The Mistborn series centers around a group of characters who are called Allomancers.  In the context of the story, that means they draw their power from "burning" specific metals in their bodies (often ingesting metal flakes to do so).  Each metal does something different, and Allomancers have a varied amount of ability.  For example, burning steel and iron give the Allomancers the ability to push and pull on metal.  If the metal is light, it flies to or away from them.  If the source of metal being pushed/pulled is heavier than the Allomancer, then they fly towards/away from that source.  Allomancers use that ability to leap through the city like a spring – hence my entry title.  The series is an ensemble piece, from multiple characters’ points of view, which is quite effective for the story itself.  The first book starts with the standard Big Bad that need needs overthrowing and goes from there.

All in all, I very much enjoyed the series.  Sanderson did a very good job of weaving the plot threads together.  Elements of the story that seem inconsequential often make much more sense as you read further in the series itself.  There are a few "WTF?" moments, such as:

SPOILER (when highlighted)
Why is Ruin completely able to control people through Hemalurgy but the reader is told repeatedly that metal is anathema to Ruin, in the sense that the entity cannot read the metal plates or detect the atium through other metals?  Seems counter-intuitive….
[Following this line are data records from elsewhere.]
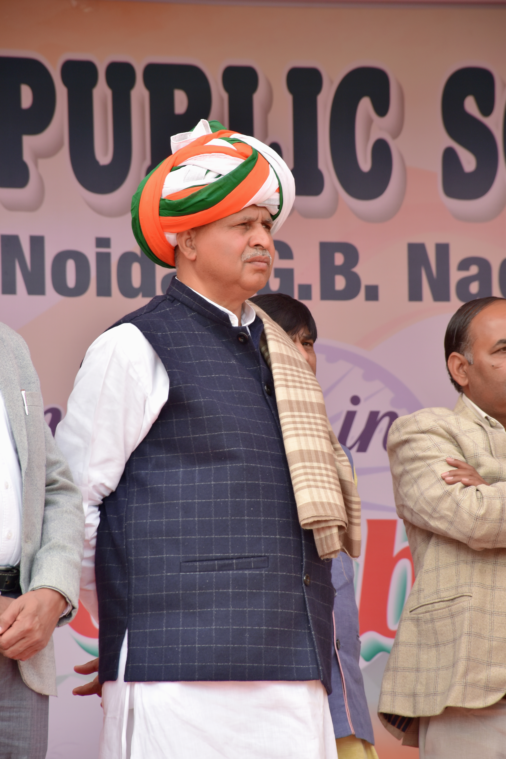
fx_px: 4427
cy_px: 380
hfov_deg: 6.5
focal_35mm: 210
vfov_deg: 9.8
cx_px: 253
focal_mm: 140
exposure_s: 1/125
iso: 160
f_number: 7.1
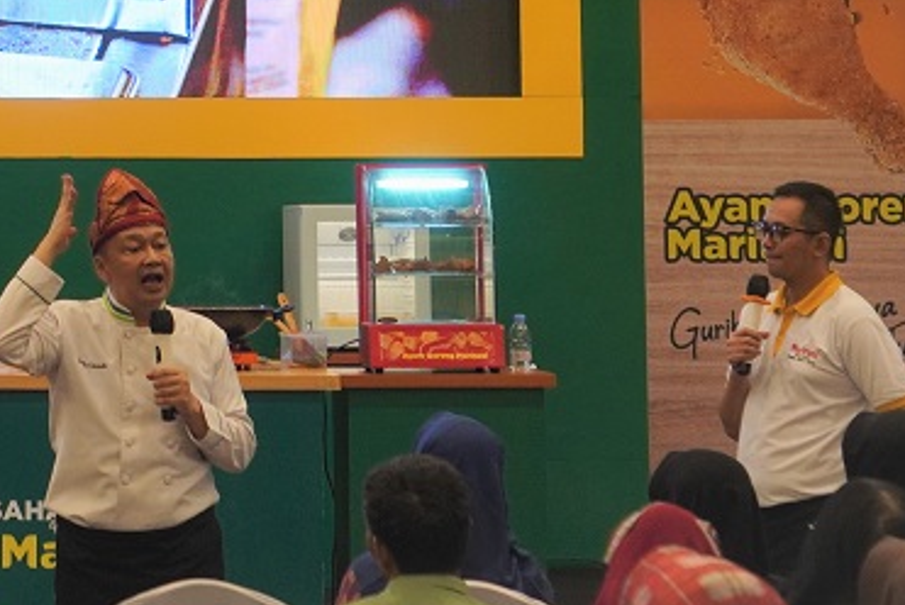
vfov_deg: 10.7
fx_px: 3200
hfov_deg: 15.8
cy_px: -66
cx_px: -15
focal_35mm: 127
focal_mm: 35
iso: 1000
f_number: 2.8
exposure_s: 1/100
But overall, I thought it was quite good.  The slowest part of the series is the first 3/4 of book two.  For a while I thought I was looking at another Sovereign Stone Trilogy.  The first book of that series was absolutely stunning and chilling – only to have the second and third books fall completely flat.  They were only marginally connected to the first book and left dangling plot threads and at least one character had his fate unstated  Blarg.

Fortunately, the second book of the Mistborn series was saved by a couple of scenes at the end that were just Crowning Moments of Awesome (if you don’t know what that is, look it up) and the third book was gripping start to finish.  I could not put it down.

Word of warning:  these books are crushingly bleak and I think the ending may turn some folks off, but I enjoyed it a  lot.  If I still gave a crap about the Wheel of Time series, I would be very happy with Sanderson taking the reigns of that project.  The Mistborn series is a good read for anyone that likes heroic fantasy, and I give it an A+ recommendation.

The fact that Sanderson grew up only a few miles from the center of the football universe (Memorial Stadium at the University of Nebraska) has no bearing on it, I assure you….

Okay, a blog entry down.  Tomorrow, off to find an apartment – and settle in for a few years of writing.